#### PROBLEM TO SOLVE
Everything from the line holding "Contained here are" through the last line below must be repeated exactly, and nothing else.

---- DATA SECTION

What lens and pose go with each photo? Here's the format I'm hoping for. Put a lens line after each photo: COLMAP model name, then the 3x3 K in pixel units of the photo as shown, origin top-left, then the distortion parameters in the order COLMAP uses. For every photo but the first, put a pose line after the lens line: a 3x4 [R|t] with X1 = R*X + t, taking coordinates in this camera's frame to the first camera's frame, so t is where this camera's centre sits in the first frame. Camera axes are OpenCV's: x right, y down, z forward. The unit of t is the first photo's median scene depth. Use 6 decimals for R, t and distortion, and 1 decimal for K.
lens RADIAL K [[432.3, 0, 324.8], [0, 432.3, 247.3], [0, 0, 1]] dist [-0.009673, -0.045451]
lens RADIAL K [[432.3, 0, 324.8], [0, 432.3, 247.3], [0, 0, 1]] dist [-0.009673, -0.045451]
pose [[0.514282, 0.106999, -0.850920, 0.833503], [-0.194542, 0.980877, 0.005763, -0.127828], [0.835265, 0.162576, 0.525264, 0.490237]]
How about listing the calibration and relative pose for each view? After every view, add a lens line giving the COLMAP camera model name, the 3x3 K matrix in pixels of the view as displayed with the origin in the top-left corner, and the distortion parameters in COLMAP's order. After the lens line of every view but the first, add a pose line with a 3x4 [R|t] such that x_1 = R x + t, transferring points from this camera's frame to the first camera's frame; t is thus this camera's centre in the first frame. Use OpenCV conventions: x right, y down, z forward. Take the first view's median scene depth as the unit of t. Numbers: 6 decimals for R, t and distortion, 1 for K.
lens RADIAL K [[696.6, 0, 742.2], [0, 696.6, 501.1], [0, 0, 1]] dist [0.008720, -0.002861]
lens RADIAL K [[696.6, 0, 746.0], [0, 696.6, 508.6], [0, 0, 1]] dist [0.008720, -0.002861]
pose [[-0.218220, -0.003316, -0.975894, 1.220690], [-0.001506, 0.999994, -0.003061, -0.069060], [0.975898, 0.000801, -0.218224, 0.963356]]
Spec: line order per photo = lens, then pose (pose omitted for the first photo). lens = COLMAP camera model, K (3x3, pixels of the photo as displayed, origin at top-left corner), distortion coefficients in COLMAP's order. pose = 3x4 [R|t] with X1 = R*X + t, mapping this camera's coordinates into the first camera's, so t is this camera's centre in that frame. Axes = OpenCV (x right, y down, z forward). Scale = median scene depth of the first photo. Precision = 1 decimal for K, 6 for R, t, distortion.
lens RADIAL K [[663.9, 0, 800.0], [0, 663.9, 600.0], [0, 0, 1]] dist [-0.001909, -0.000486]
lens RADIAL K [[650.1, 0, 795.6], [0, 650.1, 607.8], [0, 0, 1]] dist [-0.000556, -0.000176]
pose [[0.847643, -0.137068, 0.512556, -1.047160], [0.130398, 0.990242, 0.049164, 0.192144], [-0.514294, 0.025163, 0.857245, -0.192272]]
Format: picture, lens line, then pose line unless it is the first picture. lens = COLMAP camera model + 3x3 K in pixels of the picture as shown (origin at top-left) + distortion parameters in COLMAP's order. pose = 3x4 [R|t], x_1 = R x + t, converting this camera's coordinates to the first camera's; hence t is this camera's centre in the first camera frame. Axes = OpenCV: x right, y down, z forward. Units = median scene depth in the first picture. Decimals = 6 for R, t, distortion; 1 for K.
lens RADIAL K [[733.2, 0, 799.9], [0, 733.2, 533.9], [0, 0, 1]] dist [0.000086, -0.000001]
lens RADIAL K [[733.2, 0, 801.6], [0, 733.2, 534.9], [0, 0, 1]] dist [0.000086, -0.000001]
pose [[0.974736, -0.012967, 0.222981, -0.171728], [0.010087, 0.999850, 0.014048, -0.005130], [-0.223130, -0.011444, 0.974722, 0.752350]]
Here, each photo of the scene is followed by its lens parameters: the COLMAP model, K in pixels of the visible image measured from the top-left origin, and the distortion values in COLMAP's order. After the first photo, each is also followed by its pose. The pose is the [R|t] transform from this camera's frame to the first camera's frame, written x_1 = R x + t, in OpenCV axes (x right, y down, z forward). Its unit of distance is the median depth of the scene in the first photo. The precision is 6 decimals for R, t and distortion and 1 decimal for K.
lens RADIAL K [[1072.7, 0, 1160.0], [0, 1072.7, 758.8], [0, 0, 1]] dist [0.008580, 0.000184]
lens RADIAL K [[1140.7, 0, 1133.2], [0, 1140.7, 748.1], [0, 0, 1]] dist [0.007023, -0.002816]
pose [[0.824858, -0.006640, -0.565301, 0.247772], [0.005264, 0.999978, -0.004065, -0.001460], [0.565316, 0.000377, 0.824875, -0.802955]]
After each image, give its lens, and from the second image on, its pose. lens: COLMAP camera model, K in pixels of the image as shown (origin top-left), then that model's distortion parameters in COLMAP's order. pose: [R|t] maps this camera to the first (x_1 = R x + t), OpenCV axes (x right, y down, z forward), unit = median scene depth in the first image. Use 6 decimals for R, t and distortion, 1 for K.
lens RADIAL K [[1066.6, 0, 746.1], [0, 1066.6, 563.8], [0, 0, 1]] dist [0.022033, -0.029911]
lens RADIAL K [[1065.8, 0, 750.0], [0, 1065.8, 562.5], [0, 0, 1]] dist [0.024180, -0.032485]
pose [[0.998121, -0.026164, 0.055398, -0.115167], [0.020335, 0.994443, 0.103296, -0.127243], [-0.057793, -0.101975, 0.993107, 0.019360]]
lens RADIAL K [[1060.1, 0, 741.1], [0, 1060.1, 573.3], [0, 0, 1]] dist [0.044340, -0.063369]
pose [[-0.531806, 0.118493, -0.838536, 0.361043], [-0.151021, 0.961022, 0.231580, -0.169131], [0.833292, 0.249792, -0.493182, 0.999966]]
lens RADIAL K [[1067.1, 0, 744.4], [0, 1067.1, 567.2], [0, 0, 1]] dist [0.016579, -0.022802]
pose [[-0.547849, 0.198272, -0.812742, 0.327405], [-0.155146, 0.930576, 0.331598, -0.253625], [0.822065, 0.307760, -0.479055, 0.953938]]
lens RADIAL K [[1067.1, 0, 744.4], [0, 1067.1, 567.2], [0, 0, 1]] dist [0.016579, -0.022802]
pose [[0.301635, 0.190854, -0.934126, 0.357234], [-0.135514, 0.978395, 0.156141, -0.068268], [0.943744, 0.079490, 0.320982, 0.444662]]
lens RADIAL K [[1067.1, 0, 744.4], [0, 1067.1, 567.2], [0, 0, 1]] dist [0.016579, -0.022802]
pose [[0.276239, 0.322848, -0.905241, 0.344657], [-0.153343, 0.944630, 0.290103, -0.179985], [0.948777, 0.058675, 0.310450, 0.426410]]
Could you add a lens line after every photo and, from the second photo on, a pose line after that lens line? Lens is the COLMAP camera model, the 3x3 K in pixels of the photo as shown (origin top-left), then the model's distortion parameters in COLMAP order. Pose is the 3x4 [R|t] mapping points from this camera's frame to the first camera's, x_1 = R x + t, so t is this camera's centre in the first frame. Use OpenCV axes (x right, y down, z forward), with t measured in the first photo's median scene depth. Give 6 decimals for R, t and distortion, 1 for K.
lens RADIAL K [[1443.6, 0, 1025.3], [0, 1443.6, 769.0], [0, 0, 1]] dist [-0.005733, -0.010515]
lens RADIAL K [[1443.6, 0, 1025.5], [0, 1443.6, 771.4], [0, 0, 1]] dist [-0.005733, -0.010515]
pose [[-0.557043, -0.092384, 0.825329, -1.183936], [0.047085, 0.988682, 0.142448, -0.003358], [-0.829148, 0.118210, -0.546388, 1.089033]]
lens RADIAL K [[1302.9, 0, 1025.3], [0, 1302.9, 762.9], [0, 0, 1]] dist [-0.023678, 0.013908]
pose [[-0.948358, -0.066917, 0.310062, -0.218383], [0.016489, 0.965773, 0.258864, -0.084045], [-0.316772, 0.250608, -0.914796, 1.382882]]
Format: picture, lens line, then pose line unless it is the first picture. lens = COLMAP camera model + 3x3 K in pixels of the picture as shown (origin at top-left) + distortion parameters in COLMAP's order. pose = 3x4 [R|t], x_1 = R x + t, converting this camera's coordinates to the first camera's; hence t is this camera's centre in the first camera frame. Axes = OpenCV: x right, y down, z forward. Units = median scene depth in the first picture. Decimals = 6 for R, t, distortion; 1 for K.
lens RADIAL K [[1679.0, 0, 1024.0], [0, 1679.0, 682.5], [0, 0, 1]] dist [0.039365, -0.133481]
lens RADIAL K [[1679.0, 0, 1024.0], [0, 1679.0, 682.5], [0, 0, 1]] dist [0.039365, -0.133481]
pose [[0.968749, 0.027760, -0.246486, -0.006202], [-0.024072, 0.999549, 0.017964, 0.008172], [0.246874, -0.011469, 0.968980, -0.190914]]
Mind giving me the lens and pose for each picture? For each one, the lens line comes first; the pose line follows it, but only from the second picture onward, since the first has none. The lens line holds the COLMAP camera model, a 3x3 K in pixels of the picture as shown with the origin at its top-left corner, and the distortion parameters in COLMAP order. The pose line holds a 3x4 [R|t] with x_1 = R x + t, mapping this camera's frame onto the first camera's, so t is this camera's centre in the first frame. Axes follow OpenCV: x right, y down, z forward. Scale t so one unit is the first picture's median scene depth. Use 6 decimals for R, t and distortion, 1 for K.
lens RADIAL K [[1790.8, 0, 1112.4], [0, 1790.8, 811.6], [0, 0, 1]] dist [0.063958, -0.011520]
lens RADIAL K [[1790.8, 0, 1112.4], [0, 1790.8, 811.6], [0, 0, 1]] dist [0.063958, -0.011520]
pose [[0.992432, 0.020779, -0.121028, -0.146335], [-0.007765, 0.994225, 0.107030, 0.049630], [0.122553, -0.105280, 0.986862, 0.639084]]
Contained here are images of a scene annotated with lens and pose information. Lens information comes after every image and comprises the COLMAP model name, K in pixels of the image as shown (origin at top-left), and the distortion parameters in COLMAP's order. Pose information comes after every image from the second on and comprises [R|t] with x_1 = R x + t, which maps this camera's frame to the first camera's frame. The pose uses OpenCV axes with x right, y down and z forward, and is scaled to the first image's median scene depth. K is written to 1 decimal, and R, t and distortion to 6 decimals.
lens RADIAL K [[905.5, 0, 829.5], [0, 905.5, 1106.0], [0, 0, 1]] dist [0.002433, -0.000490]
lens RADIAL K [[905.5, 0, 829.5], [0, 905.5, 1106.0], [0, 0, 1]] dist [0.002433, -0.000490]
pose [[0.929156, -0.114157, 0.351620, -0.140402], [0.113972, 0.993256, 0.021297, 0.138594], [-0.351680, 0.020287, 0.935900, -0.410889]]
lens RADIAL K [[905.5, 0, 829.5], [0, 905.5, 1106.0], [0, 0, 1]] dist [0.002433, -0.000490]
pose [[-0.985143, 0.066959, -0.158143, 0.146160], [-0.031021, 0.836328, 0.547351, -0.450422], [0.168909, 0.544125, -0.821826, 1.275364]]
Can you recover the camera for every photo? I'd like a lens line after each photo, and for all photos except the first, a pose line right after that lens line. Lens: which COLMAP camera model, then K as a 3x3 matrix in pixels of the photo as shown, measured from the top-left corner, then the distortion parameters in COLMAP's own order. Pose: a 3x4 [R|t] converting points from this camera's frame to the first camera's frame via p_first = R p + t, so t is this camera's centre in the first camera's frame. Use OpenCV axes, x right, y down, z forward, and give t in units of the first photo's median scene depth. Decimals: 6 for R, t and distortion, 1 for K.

--------

#### SOLUTION FOR THIS EXERCISE
Contained here are images of a scene annotated with lens and pose information. Lens information comes after every image and comprises the COLMAP model name, K in pixels of the image as shown (origin at top-left), and the distortion parameters in COLMAP's order. Pose information comes after every image from the second on and comprises [R|t] with x_1 = R x + t, which maps this camera's frame to the first camera's frame. The pose uses OpenCV axes with x right, y down and z forward, and is scaled to the first image's median scene depth. K is written to 1 decimal, and R, t and distortion to 6 decimals.
lens RADIAL K [[905.5, 0, 829.5], [0, 905.5, 1106.0], [0, 0, 1]] dist [0.002433, -0.000490]
lens RADIAL K [[905.5, 0, 829.5], [0, 905.5, 1106.0], [0, 0, 1]] dist [0.002433, -0.000490]
pose [[0.929156, -0.114157, 0.351620, -0.140402], [0.113972, 0.993256, 0.021297, 0.138594], [-0.351680, 0.020287, 0.935900, -0.410889]]
lens RADIAL K [[905.5, 0, 829.5], [0, 905.5, 1106.0], [0, 0, 1]] dist [0.002433, -0.000490]
pose [[-0.985143, 0.066959, -0.158143, 0.146160], [-0.031021, 0.836328, 0.547351, -0.450422], [0.168909, 0.544125, -0.821826, 1.275364]]
Can you recover the camera for every photo? I'd like a lens line after each photo, and for all photos except the first, a pose line right after that lens line. Lens: which COLMAP camera model, then K as a 3x3 matrix in pixels of the photo as shown, measured from the top-left corner, then the distortion parameters in COLMAP's own order. Pose: a 3x4 [R|t] converting points from this camera's frame to the first camera's frame via p_first = R p + t, so t is this camera's centre in the first camera's frame. Use OpenCV axes, x right, y down, z forward, and give t in units of the first photo's median scene depth. Decimals: 6 for R, t and distortion, 1 for K.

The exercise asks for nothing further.